> **TEXTE À ÉTUDIER**
• • •

Un troisième conférencier vedette, Christof Koch,
collaborateur du Nobel Francis Crick, a enrichi la réflexion
sur ce problème de la perception en avançant l'idée
que l'oscillation électrique de 40 hertz des neurones d'un
cerveau conscient permet à ces neurones de se mettre à
l'unisson et de produire une image cohérente.
Un saut qualitatif
L'exemple amené
par le Dr Jasper, sur la mère endormie, peut également
s'observer chez les animaux. Votre chat ou votre chien qui dort
près du téléviseur allumé peut se
réveiller au simple murmure de son nom. Peut-on donc attribuer
une conscience aux animaux? Pour plusieurs scientifiques, cela
ne fait aucun doute et la conscience va même jusqu'à
la conscience de soi chez les grands singes. Mes interlocuteurs
font par contre une nouvelle fois preuve de prudence.
«Il est facile de dire où une fonction s'arrête,
mais il est plus difficile de dire où elle commence, souligne
Laurent Descarries. C'est comme pour la communication ou même
la locomotion. Si la conscience est l'émergence de plusieurs
processus également présents chez les animaux, il
y a tout de même un saut qualitatif entre l'animal et l'homme,
et le langage, qui caractérise l'humain, y est pour beaucoup.»

• • •

> **DONNÉES FOURNIES**

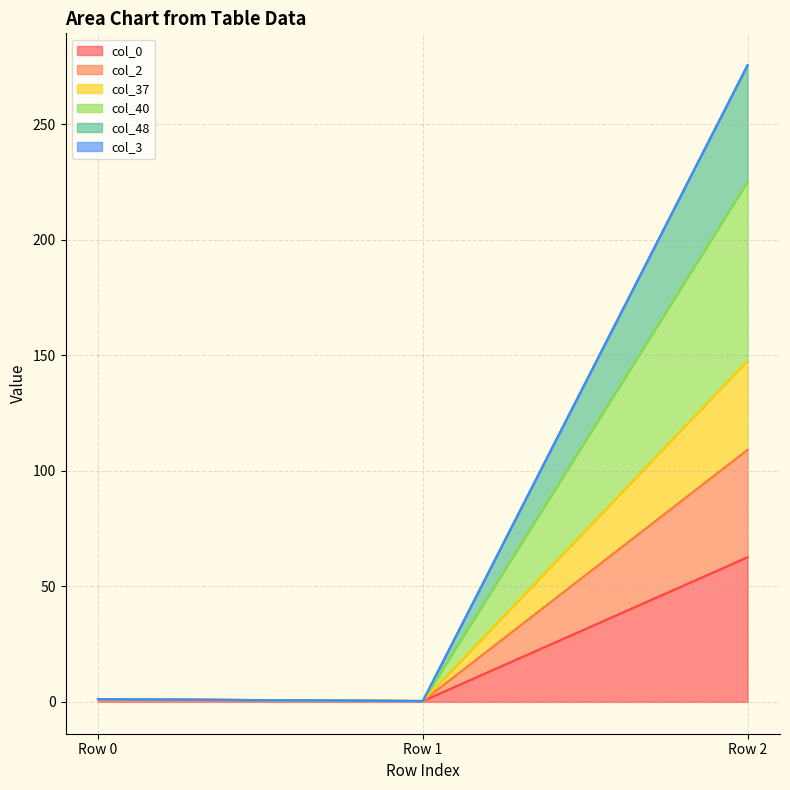

Is it true that col_48 equals 1.5 at Row 0?

False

• • •

> **CONSIGNE**
Recopiez l'extrait sur la conscience en commençant aux mots « Un troisième conférencier » et en vous arrêtant après « une image cohérente. ». Remplacez-y « perception » par « vision ».

> **CORRIGÉ**
Un troisième conférencier vedette, Christof Koch,
collaborateur du Nobel Francis Crick, a enrichi la réflexion
sur ce problème de la vision en avançant l'idée
que l'oscillation électrique de 40 hertz des neurones d'un
cerveau conscient permet à ces neurones de se mettre à
l'unisson et de produire une image cohérente.